Farmer Steve’s boys wetted the net to haul in a few fat bass-terds that day.
Last summer Farmer Steve and his two young fellas came to the cottage to lob a line in the lake and have a brew or two too. Those bronzebacks were biting and breakin’ water and the boys hauled in a few of those fat bass-terds. For me it’s my favourite freshwater fighting fish and an opportunity for an alliteration as well, maybe two. EK calls them weed hogs and prefers a pickerel himself, but he’s all about the eatin’, whereas I’m a catch and releaser. Northerns are like hauling in a log, and ugly pikes are just too damn big. *
I was at the lake the other day, the spring melt is a bit of an overachiever this year. The water is about 1 ½ feet above the dock No worries, I’ll pull a Noah and wait for the flood waters to subside before I cast away. ** All this talk about fishing is making me thirsty and is in fact a segue not a digression. Our brew du jour is a Bronzeback Ale from Bayside.
We have quaffed our fair share of dark lagers and then some, but we’ve only sampled a few dark ales to date. The good news is that they all secured super suds status. Time to enter the bronze age and see if this Bayside brew can keep the dark ale super suds streak alive.

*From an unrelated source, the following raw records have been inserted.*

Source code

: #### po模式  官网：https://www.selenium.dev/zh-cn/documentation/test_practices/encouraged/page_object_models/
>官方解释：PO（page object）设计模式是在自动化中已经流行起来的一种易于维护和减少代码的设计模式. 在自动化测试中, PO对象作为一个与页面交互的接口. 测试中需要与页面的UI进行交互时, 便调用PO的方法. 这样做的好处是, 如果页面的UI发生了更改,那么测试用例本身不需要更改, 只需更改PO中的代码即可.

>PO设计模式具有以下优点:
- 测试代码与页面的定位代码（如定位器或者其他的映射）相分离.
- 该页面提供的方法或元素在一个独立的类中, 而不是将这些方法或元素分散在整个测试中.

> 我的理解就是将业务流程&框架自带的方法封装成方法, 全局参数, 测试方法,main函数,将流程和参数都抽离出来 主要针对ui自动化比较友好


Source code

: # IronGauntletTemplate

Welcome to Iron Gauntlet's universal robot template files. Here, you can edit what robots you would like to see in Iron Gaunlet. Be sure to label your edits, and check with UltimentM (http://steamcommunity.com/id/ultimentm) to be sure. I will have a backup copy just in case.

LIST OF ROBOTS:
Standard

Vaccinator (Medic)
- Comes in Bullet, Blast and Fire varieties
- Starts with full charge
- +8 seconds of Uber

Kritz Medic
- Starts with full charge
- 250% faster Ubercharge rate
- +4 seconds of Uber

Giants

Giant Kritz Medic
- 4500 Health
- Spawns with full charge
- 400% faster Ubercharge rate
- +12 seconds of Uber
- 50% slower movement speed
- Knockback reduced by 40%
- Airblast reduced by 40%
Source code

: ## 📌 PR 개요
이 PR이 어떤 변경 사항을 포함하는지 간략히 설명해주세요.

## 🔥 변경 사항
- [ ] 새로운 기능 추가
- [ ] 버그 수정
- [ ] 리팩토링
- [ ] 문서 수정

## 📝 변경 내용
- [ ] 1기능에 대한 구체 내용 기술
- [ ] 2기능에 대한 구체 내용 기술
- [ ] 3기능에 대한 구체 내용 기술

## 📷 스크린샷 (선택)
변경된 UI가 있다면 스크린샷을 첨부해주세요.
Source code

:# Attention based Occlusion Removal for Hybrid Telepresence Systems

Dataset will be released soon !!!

A dark, as in boot black, pour with a wispy white fleck of froth. It has a strong toffee sweet aroma. It smells thick and chewy but first taste yields just the opposite a light watery mouthfeel. A light scotch style ale caramel sweet slightly nutty to a very mild ale bitter finish and aftertaste. You don’t really notice the 6 % at all, it’s light and smooth and easy drinking. The big swig test exhibited, not surprisingly, the same flavour and balance. The bitters subsided a bit and it evolved into a smooth flat finish. A nice variation on a scotch ale or an amber.